Bheni e!

Ungkapan di atas diambil dari bahasa Lio di Ende yang berarti "keren kan!"

Di antara kalian coba siapa sih yang ga kenal Ende? Ayo ngaku aja deh. Ende memang kalah pamor dibanding destinasi di Flores lainnya semacam Labuhan Bajo, Wae Rebo, atau Lembata. Tapi jangan salah, asal usul dasar negara kita justru berasal dari Ende, loh. Ende merupakakan sebuah kabupaten yang memiliki nama kota yang sama, yaitu Ende. Terletak di tengah pulau Flores dan mayoritas dijadikan tempat transit untuk para wisatawan yang ingin berpergian ke Labuhan Bajo, Larantuka, Bajawa, Maumere, dan berbagai kota lainnya.

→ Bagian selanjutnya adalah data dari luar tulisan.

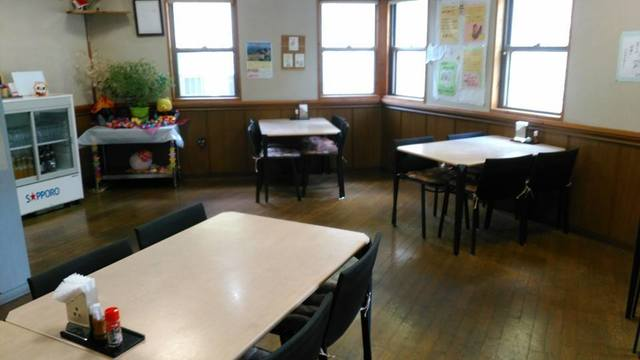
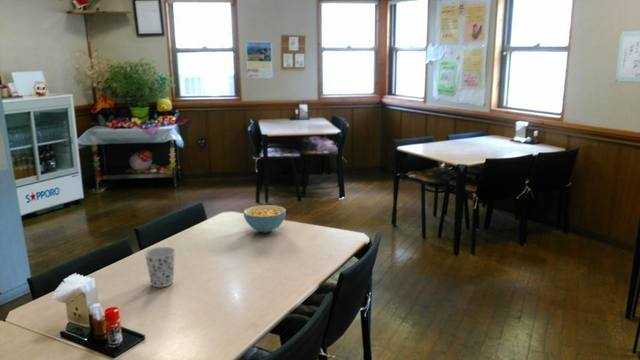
+ cereal bowl [242,204,287,233]
+ cup [143,246,176,288]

Wisatawan yang datang untuk transit biasanya salah kaprah dan cuma kenal Kelimutu di Ende dan melupakan daerah sekitarnya.

Ende memang kota kecil, kalo dikelilingin ya ketemunya jalan itu lagi- itu lagi. Tapi jangan salah, Kabupaten Ende punya berbagai tempat menarik yang sayang banget kalo ga dikunjungi. Coba deh cek beberapa tempat ini:

1. Kelimutu

Siapa ga kenal Danau Kelimutu? Coba yang lahir awal tahun 90an ke bawah pasti tau kan kalau danau ini ada di uang 5000an? Yak, danau ini mempunyai 3 warna yang bisa berubah setiap saat, tanpa ada tanda-tanda apapun dan uniknya, saat air danaunya diambil, warnanya bening loh. Biasanya, warna danau ini mempunyai warna biru tua, toska, hijau, merah, coklat, bahkan hitam. Biasanya siih perubahan warna ini dikaitkan dengan kepercayaan penduduk sekitar dan Kelimutu memang dipercaya memiliki aura mistis. Tapi jangan takut! Kalian akan nyesel banget kalo ga mengunjungi tempat ini sebagai destinasi utama karena memang sangat bagus pemandangannya, apalagi kalo mau romantis-romantisan liat sunrise bareng.

Selain itu, daerah sekitar danau ini juga ga kalah asik buat dijelajahi karena terdapat berbagai jenis burung dan pepohonan karena masih terletak dalam satu kawasan Taman Nasional Kelimutu. Buat yang mau jalan santai, bisa. Atau yang suka trekking? Ga akan nyesel deh. Masuk kawasan hutan dan rumah penduduk, ada air terjun kecil atau sumber mata air yang rasanya seger banget setelah capek trekking.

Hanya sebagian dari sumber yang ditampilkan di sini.